Want a great wine to go with your pizza? Be sure to check out The Wine of the Week.
Take the gluten out of your pizza crust the natural way--make it out of cauliflower! You'll love how easy it is to make this crust and how easy it makes it to get your veggies.
- 1 cup cooked riced cauliflower
- 1 cup shredded mozzarella cheese
- 1 egg beaten
- 1/2 tsp dried oregano
- 1/2 tsp dried basil
- 1 tsp crushed garlic
- 1/2 tsp garlic salt
- olive oil
- 1 cup pizza sauce
- your choice of pizza toppings go heavy on the veggies!
- Take 1 large head of fresh cauliflower, remove the stems and leaves, and chop the florets into chunks.
- Add to food processor and pulse until it looks like grain. Be careful not to over-pulse or you will puree it. (If you don't have a food processor, you can grate the whole head with a cheese grater).
- Place the riced cauliflower into a microwave safe bowl and microwave for 8 minutes (some microwaves are more powerful than others, so you may need to reduce this cooking time). If you don't have a microwave just steam the cauliflower before you rice it.

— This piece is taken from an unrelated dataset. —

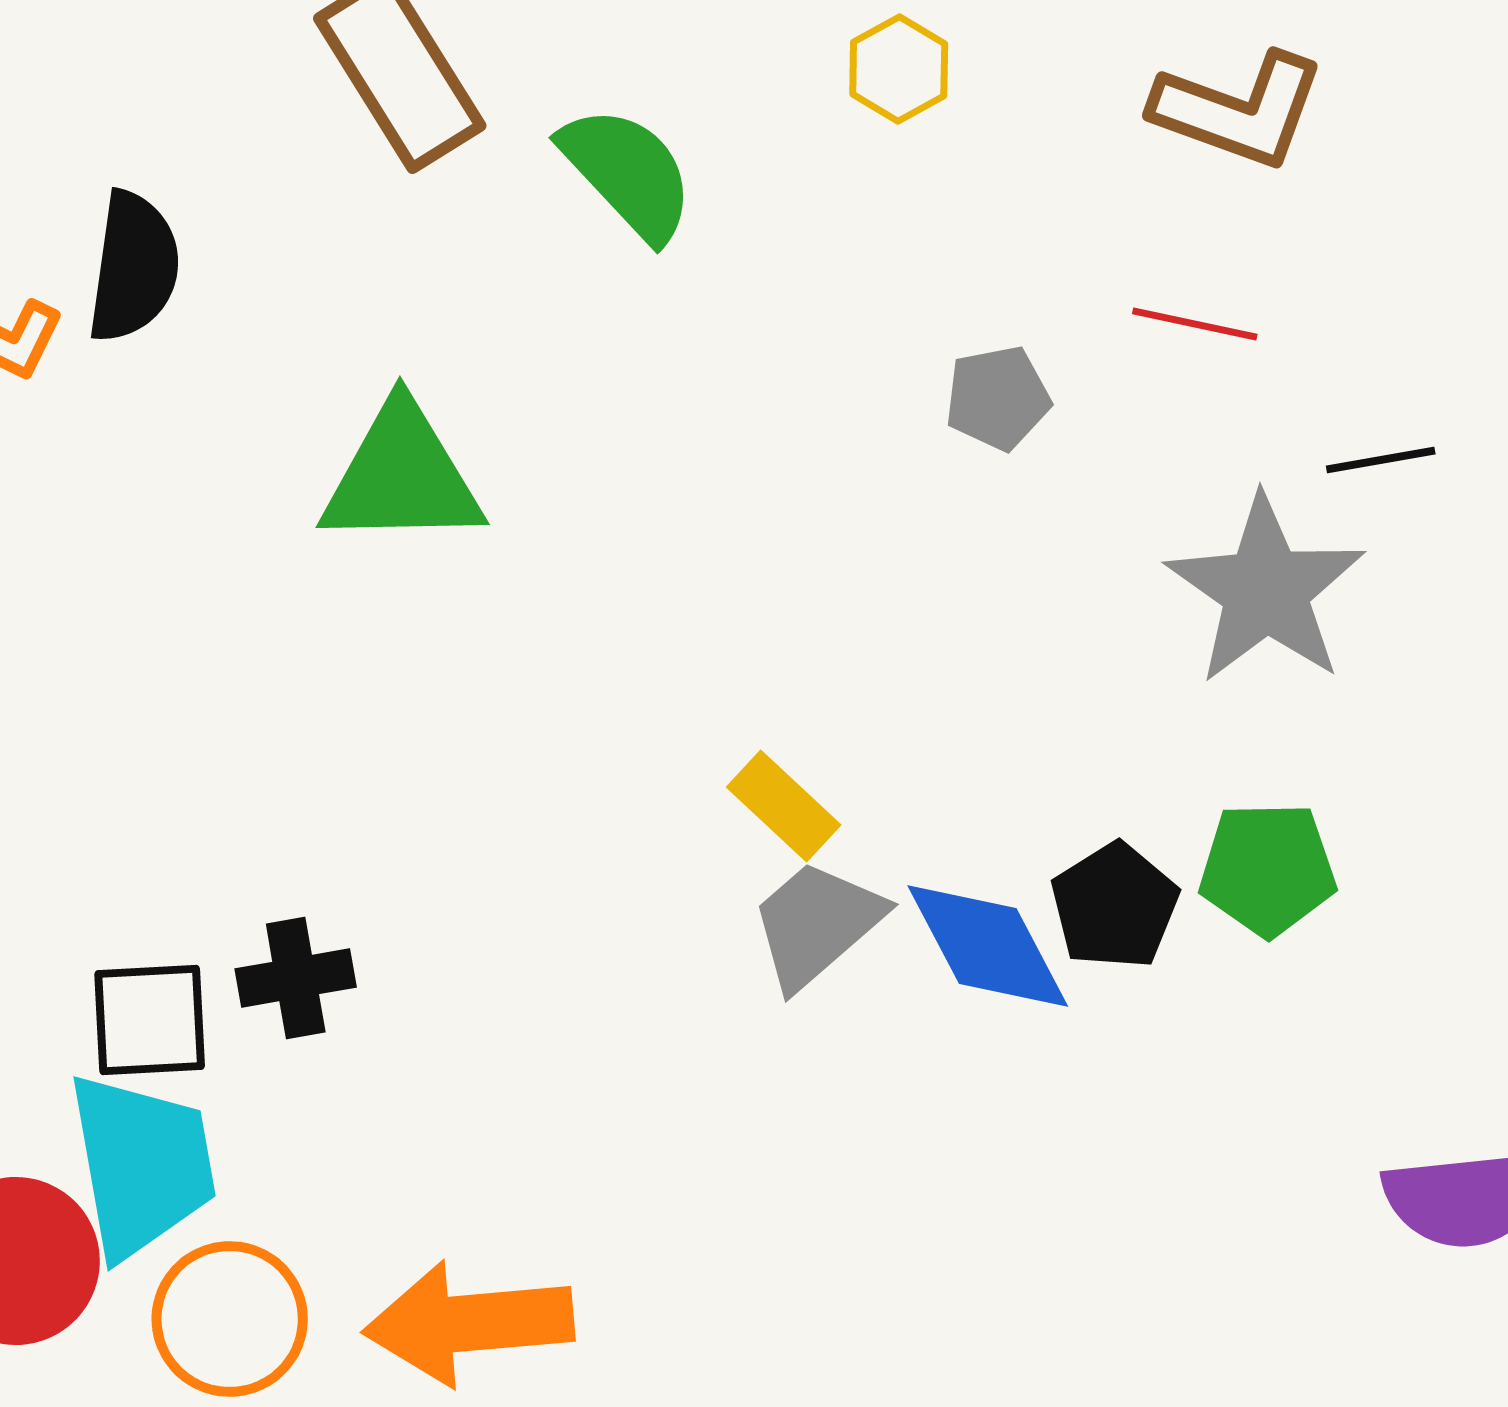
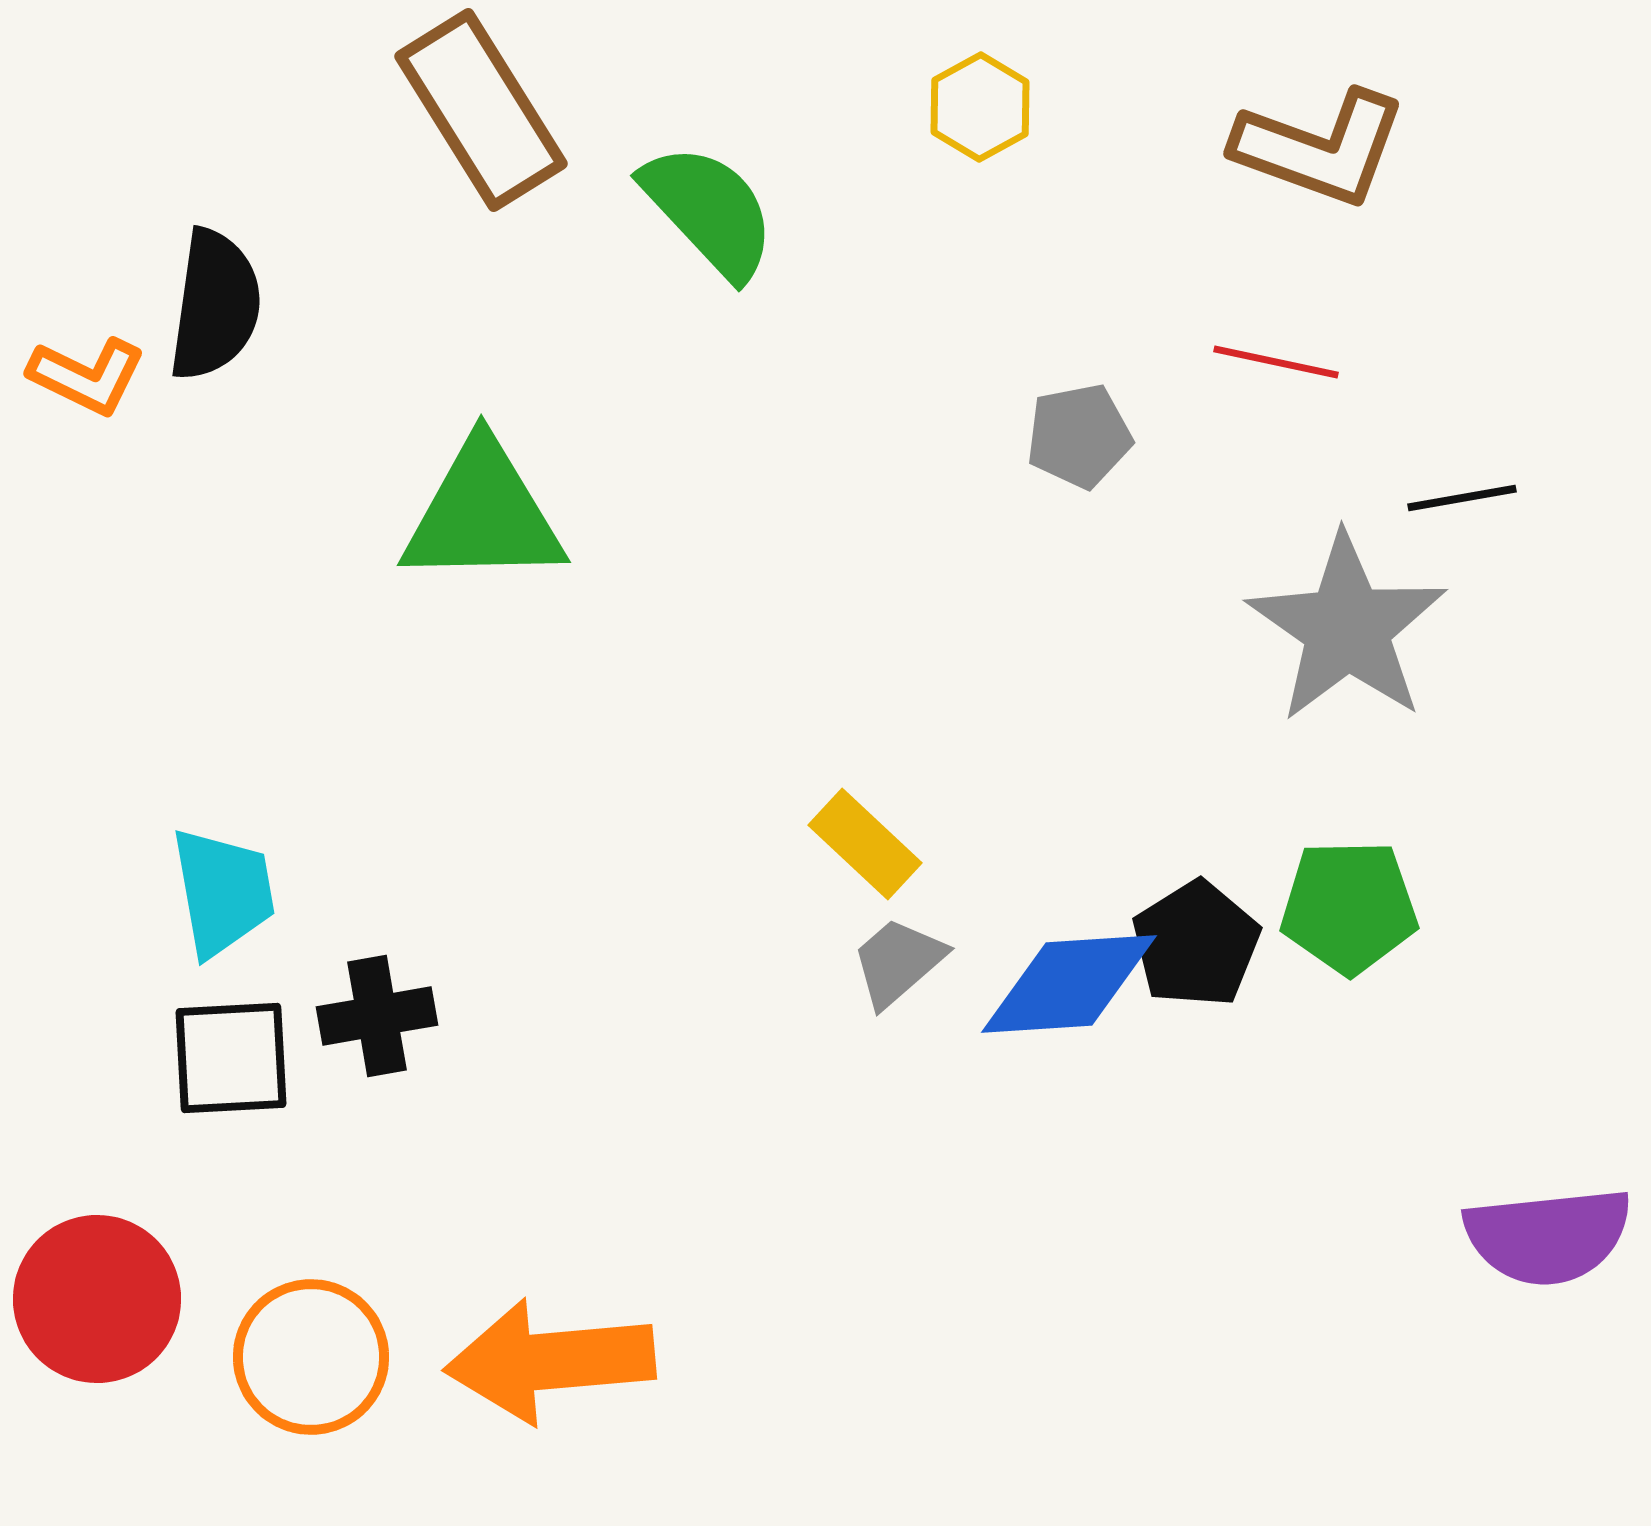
gray trapezoid: (817, 924) -> (898, 962), size x0.7
blue diamond: (988, 946) -> (1069, 984), turned -66
cyan trapezoid: (142, 1165) -> (223, 892), moved, size x0.7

- Preheat oven to 450 degrees.
- Spray a cookie sheet with non-stick cooking spray.
- In a medium bowl, stir together 1 cup cauliflower, egg and mozzarella.
- Add basil, oregano, crushed garlic and garlic salt, stir.
- Transfer to the cookie sheet, and using your hands, pat out into a 9" round.
- Brush olive oil lightly over top of mixture to help with browning.
- One large head should produce around 3 cups of riced cauliflower. If you have any leftover, you can use it to make more pizza or store in the fridge for up to a week to add to other dishes.
Whatever toppings you decide to add make sure if they need to be thoroughly cooked to do it mostly beforehand, as it will only be broiled for about 15 minutes. And of course, I will not pretend that this is the exact same dining experience as it is with dough, this is more of a knife and fork pizza, but a healthy and delicious one.